Darfur people may be left out of Sudan election: U.N.

When Sudan holds its first democratic elections in over two decades next year, people in the conflict-ravaged region of Darfur may be left out, the U.N. peacekeeping chief said Friday.

“The contested census, large-scale displacement and volatility — particularly in the area bordering Chad — create enormous risks that the people of Darfur will not be in a position to participate in the electoral process,” U.N. under-secretary-general Alain Le Roy said.

“This would further disenfranchise millions already disempowered by conflict,” he told the U.N. Security Council, adding that the election results will have an “enormous impact” on the distribution of political power in Darfur where millions of internally displaced refugees live in camps.

Last month Sudan said its nationwide elections would be delayed for two months to April 2010, the second time the date has been changed.

The poll in Africa’s largest country will be the first in more than 20 years under a 2005 peace deal — the Comprehensive Peace Agreement — that ended over two decades of civil war between north and south Sudan.

The conflict in Darfur in western Sudan dates back to 2003, when mostly non-Arab rebels took up arms against Khartoum, accusing it of neglecting the region. The government mobilized troops and mostly Arab militias to crush the uprising.

Estimates of the death count in Darfur range from 10,000 according to Khartoum, to as high as 300,000 according to U.N. humanitarian chief John Holmes.


U.S. Deputy Ambassador Rosemary DiCarlo told the council that the possibility that Darfuris would be left out of the electoral process was a “real concern.”

She also criticized Khartoum for delays in issuing visas to staff of the joint U.N.-African Union peacekeeping force for Darfur, known as UNAMID.

“We are troubled by the Government of Sudan’s continued failure to issue visas for UNAMID personnel in a timely fashion,” she said.

A Sudanese envoy told the council that Khartoum was not trying to delay UNAMID’s deployment and would “do its best” to ensure that the force is functioning as soon as possible.

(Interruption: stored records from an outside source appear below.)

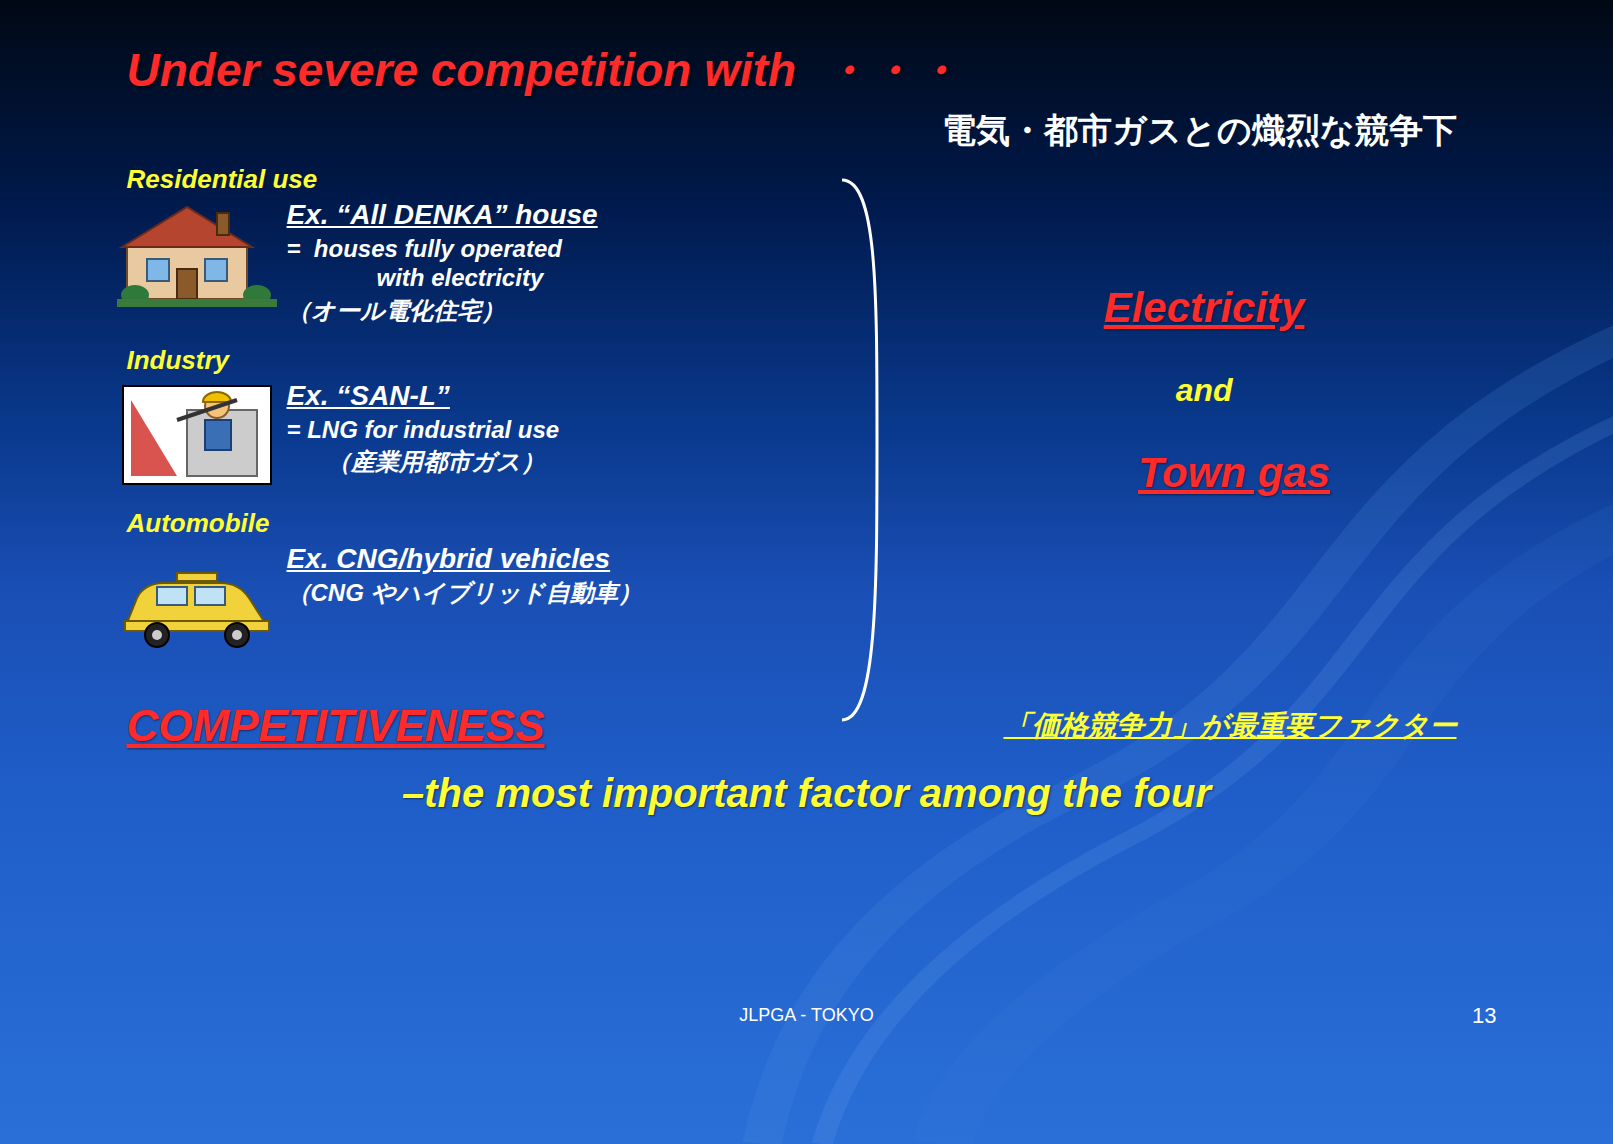Under severe competition with ・・・
電気・都市ガスとの熾烈な競争下
Residential use
Ex. “All DENKA” house
= houses fully operated
with electricity
（オール電化住宅）
Industry
Ex. “SAN-L”
= LNG for industrial use
（産業用都市ガス）
Automobile
Ex. CNG/hybrid vehicles
（CNG やハイブリッド自動車）
Electricity
and
Town gas
COMPETITIVENESS
「価格競争力」が最重要ファクター
–the most important factor among the four
JLPGA - TOKYO
13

Russia’s special envoy to Sudan Mikhail Margelov highlighted African Union concerns about the International Criminal Court’s indictment of Sudanese President Omar Hassan al-Bashir for war crimes earlier this year, which prompted Khartoum to expel 13 foreign humanitarian aid organizations.

He told the council that African states believed peace in Darfur should be top priority, a view that was confirmed by envoys from council members Uganda, Burkina Faso and Libya.

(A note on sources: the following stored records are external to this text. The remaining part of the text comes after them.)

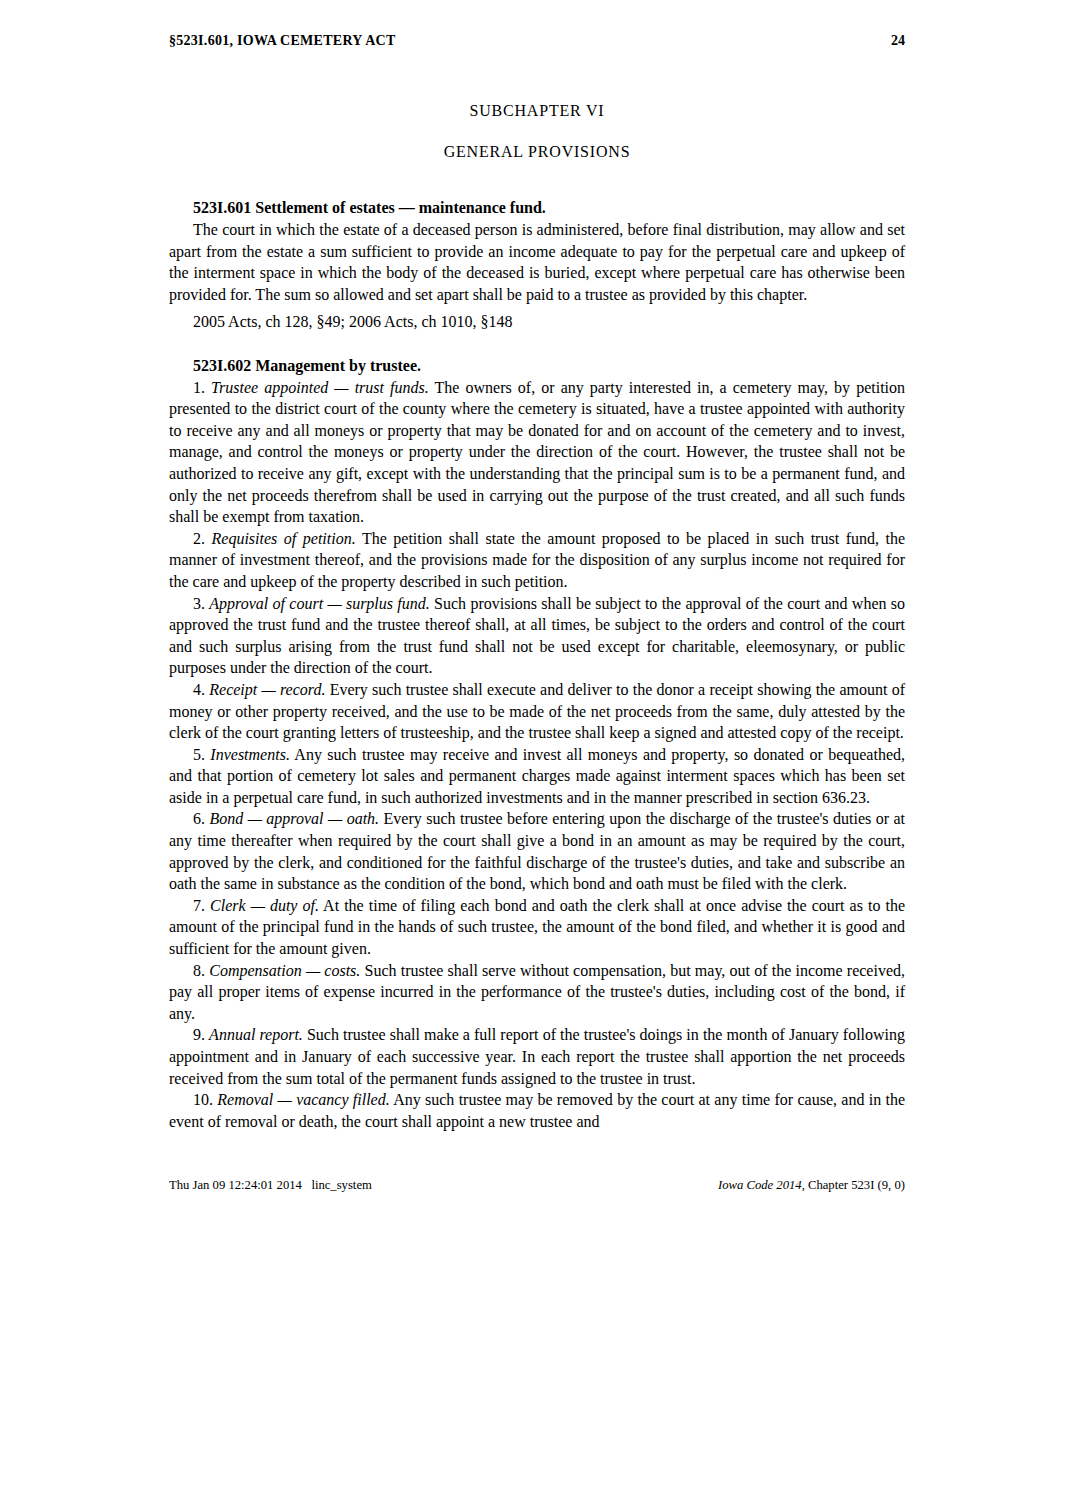§523I.601, IOWA CEMETERY ACT 24
SUBCHAPTER VI
GENERAL PROVISIONS
523I.601 Settlement of estates — maintenance fund.
The court in which the estate of a deceased person is administered, before final distribution, may allow and set apart from the estate a sum sufficient to provide an income adequate to pay for the perpetual care and upkeep of the interment space in which the body of the deceased is buried, except where perpetual care has otherwise been provided for. The sum so allowed and set apart shall be paid to a trustee as provided by this chapter.
2005 Acts, ch 128, §49; 2006 Acts, ch 1010, §148
523I.602 Management by trustee.
1. Trustee appointed — trust funds. The owners of, or any party interested in, a cemetery may, by petition presented to the district court of the county where the cemetery is situated, have a trustee appointed with authority to receive any and all moneys or property that may be donated for and on account of the cemetery and to invest, manage, and control the moneys or property under the direction of the court. However, the trustee shall not be authorized to receive any gift, except with the understanding that the principal sum is to be a permanent fund, and only the net proceeds therefrom shall be used in carrying out the purpose of the trust created, and all such funds shall be exempt from taxation.
2. Requisites of petition. The petition shall state the amount proposed to be placed in such trust fund, the manner of investment thereof, and the provisions made for the disposition of any surplus income not required for the care and upkeep of the property described in such petition.
3. Approval of court — surplus fund. Such provisions shall be subject to the approval of the court and when so approved the trust fund and the trustee thereof shall, at all times, be subject to the orders and control of the court and such surplus arising from the trust fund shall not be used except for charitable, eleemosynary, or public purposes under the direction of the court.
4. Receipt — record. Every such trustee shall execute and deliver to the donor a receipt showing the amount of money or other property received, and the use to be made of the net proceeds from the same, duly attested by the clerk of the court granting letters of trusteeship, and the trustee shall keep a signed and attested copy of the receipt.
5. Investments. Any such trustee may receive and invest all moneys and property, so donated or bequeathed, and that portion of cemetery lot sales and permanent charges made against interment spaces which has been set aside in a perpetual care fund, in such authorized investments and in the manner prescribed in section 636.23.
6. Bond — approval — oath. Every such trustee before entering upon the discharge of the trustee's duties or at any time thereafter when required by the court shall give a bond in an amount as may be required by the court, approved by the clerk, and conditioned for the faithful discharge of the trustee's duties, and take and subscribe an oath the same in substance as the condition of the bond, which bond and oath must be filed with the clerk.
7. Clerk — duty of. At the time of filing each bond and oath the clerk shall at once advise the court as to the amount of the principal fund in the hands of such trustee, the amount of the bond filed, and whether it is good and sufficient for the amount given.
8. Compensation — costs. Such trustee shall serve without compensation, but may, out of the income received, pay all proper items of expense incurred in the performance of the trustee's duties, including cost of the bond, if any.
9. Annual report. Such trustee shall make a full report of the trustee's doings in the month of January following appointment and in January of each successive year. In each report the trustee shall apportion the net proceeds received from the sum total of the permanent funds assigned to the trustee in trust.
10. Removal — vacancy filled. Any such trustee may be removed by the court at any time for cause, and in the event of removal or death, the court shall appoint a new trustee and
Thu Jan 09 12:24:01 2014 linc_system Iowa Code 2014, Chapter 523I (9, 0)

In contrast to U.S. speeches on Darfur under the previous administration, DiCarlo did not mention the ICC in her remarks. Nor did she include topics like justice or accountability when she listed U.S. priorities in Sudan.

U.N. diplomats have told Reuters that the administration of President Barack Obama agreed with Russia, China, Britain and France that restarting the stalled Darfur peace process should take precedence over arresting Bashir for allegedly overseeing mass murder and deportations in Darfur.